Time Warner's cable system revenues were up 15% for the first quarter of 2006 to $2.6 billion, the company's best-performing sector, despite a 2% decline in ad revenue. Driving the boost was a 16% increase in subscription revenues, including a 24% ($119 million) boost in high-speed data revenues as well as jumps in phone and digital video service revenues and basic cable rate hikes.
Each Time Warner Cable sub is now paying $87 per month on average, which the company says marks the twenty-first consecutive quarter of double-digit growth year-to-year in that figure.
Cable network revenue (TBS Braodcasting, HBO and The WB) was up 3% to $2.4 billion, with subscription and ad revenue both up.

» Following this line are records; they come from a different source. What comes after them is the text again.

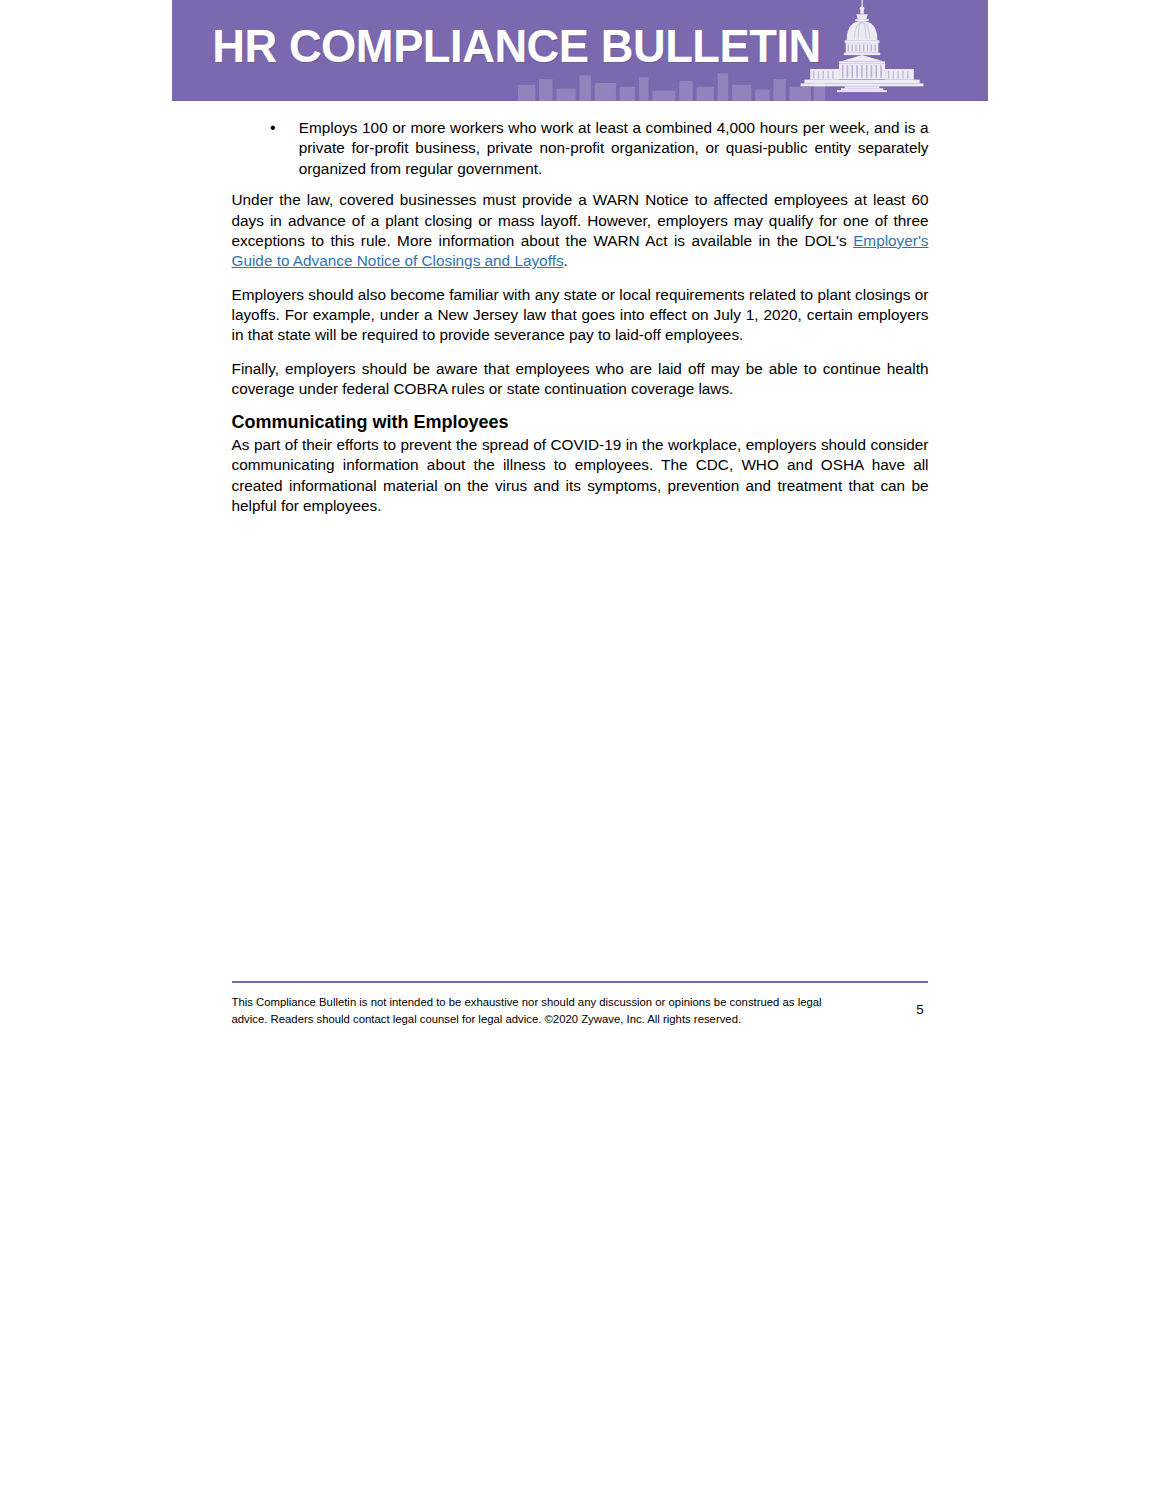HR COMPLIANCE BULLETIN
Employs 100 or more workers who work at least a combined 4,000 hours per week, and is a private for-profit business, private non-profit organization, or quasi-public entity separately organized from regular government.
Under the law, covered businesses must provide a WARN Notice to affected employees at least 60 days in advance of a plant closing or mass layoff. However, employers may qualify for one of three exceptions to this rule. More information about the WARN Act is available in the DOL's Employer's Guide to Advance Notice of Closings and Layoffs.
Employers should also become familiar with any state or local requirements related to plant closings or layoffs. For example, under a New Jersey law that goes into effect on July 1, 2020, certain employers in that state will be required to provide severance pay to laid-off employees.
Finally, employers should be aware that employees who are laid off may be able to continue health coverage under federal COBRA rules or state continuation coverage laws.
Communicating with Employees
As part of their efforts to prevent the spread of COVID-19 in the workplace, employers should consider communicating information about the illness to employees. The CDC, WHO and OSHA have all created informational material on the virus and its symptoms, prevention and treatment that can be helpful for employees.
This Compliance Bulletin is not intended to be exhaustive nor should any discussion or opinions be construed as legal advice. Readers should contact legal counsel for legal advice. ©2020 Zywave, Inc. All rights reserved.
5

Subscriber revenes were up 8% to $108 million due to rate hikes as well as sub boosts at Turner and HBO. Ad revenue was up 3% to $21 million, led by a 6% boost at Turner that partly made up for a 10% drop at the soon-to-be folded WB.
Program fee revenue was down 23% to $58 million thanks in large part to the absence of Everybody Loves Raymond, which ended its CBS run last year.
Filmed entertainment was down 8% to $235 million, including sales drop-offs for DVD's of Friends and Seinfeld and lower sales of theatricals to TV.